PROVIDED PASSAGE –
^^^^^^^^
Even though the UI of Windows Phone on the Lumia is very easy to learn your way round, the winner of this section still goes to Android on the Galaxy simply due to the massive amount of customisation available and the file browser.


Both these devices tick all the usual boxes when it comes to connectivity, GPRS, EDGE, 3G, Wi-Fi 802.11N, Bluetooth, MicroUSB, however there are still some slight differences. The Lumia 800 is capable of 3G speeds of 14.4 Mbps download and 5.76 Mbps Upload and has Bluetooth v2.1. Compare this with the Galaxy S II which is capable of 3G speeds of 21Mbps download and 5.76 upload and has Bluetooth v3.0 you see these differences. Also the Galaxy S II is capable of becoming a Wi-Fi hotspot for your other portable devices.
^^^^^^^^
WHAT THE EXERCISE ASKS – Quote the passage comparing the Lumia 800 and Galaxy S II word for word, from "Even though the" to "other portable devices.".

DATA EXTRACT –
^^^^^^^^
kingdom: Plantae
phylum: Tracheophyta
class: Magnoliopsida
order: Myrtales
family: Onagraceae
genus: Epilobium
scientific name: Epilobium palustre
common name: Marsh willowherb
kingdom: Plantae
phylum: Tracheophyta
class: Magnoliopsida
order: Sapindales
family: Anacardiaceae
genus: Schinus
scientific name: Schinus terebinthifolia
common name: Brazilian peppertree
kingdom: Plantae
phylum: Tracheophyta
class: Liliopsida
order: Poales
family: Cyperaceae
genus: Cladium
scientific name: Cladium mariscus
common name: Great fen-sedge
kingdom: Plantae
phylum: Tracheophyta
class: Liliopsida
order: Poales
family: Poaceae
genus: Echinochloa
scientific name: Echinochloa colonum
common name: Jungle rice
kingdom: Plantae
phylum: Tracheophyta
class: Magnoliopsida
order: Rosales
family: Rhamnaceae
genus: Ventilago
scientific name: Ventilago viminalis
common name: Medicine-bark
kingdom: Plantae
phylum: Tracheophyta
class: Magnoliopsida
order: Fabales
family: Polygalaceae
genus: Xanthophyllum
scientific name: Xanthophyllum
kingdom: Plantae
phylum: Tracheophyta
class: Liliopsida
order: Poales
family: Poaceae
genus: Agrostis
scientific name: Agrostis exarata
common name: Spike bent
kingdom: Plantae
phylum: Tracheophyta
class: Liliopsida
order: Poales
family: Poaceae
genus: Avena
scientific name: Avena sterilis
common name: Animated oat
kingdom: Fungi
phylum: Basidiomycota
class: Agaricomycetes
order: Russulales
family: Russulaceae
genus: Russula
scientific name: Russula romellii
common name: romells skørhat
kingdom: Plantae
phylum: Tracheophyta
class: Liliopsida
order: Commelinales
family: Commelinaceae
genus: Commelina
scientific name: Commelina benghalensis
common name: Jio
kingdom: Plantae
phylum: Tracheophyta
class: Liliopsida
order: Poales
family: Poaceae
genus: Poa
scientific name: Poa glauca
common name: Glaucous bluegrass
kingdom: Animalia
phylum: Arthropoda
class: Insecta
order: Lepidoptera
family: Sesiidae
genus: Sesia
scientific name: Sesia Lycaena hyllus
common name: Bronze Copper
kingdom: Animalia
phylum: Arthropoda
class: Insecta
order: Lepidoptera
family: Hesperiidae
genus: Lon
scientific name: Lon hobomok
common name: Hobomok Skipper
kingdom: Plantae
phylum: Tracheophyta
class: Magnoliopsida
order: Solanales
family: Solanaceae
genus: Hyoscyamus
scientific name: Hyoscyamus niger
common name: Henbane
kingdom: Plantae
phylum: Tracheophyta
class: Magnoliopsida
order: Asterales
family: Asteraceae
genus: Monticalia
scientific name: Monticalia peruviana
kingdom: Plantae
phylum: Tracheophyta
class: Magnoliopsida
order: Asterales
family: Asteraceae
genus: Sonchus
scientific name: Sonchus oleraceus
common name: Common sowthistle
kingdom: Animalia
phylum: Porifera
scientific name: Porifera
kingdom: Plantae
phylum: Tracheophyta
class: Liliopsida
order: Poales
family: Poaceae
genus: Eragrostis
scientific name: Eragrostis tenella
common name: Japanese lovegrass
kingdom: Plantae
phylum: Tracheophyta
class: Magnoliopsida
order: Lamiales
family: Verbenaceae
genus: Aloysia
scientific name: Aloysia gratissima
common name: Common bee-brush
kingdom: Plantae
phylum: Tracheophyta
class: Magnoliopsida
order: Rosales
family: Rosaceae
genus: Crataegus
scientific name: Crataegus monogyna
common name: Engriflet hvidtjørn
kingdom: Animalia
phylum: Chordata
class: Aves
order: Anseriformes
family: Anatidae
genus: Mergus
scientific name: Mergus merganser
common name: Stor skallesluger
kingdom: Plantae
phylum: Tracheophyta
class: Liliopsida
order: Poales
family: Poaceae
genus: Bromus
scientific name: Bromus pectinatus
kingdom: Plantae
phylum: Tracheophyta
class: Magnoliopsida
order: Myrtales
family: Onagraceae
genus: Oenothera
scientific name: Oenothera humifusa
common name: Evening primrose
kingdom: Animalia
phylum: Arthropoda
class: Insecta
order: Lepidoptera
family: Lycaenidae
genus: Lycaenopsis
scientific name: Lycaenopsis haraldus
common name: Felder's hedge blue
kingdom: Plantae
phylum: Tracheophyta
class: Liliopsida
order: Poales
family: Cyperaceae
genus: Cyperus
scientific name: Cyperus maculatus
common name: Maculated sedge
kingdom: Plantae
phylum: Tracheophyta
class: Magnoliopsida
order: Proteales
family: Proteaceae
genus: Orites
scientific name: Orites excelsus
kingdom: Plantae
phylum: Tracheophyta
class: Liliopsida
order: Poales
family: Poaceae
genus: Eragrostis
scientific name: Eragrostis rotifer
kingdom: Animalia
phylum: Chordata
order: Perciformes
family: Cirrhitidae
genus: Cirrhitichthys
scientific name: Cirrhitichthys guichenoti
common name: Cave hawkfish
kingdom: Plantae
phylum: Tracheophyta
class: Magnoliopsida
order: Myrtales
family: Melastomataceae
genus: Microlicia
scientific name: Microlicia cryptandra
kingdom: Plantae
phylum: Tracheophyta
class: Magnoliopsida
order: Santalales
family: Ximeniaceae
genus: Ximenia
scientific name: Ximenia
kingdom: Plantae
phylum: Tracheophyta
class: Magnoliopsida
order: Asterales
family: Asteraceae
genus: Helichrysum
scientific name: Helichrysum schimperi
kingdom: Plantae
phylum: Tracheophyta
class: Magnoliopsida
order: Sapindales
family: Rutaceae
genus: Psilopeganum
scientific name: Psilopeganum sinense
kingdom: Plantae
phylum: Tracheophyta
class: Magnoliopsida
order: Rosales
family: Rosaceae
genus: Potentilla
^^^^^^^^
PROBLEM SOLUTION –
Even though the UI of Windows Phone on the Lumia is very easy to learn your way round, the winner of this section still goes to Android on the Galaxy simply due to the massive amount of customisation available and the file browser.


Both these devices tick all the usual boxes when it comes to connectivity, GPRS, EDGE, 3G, Wi-Fi 802.11N, Bluetooth, MicroUSB, however there are still some slight differences. The Lumia 800 is capable of 3G speeds of 14.4 Mbps download and 5.76 Mbps Upload and has Bluetooth v2.1. Compare this with the Galaxy S II which is capable of 3G speeds of 21Mbps download and 5.76 upload and has Bluetooth v3.0 you see these differences. Also the Galaxy S II is capable of becoming a Wi-Fi hotspot for your other portable devices.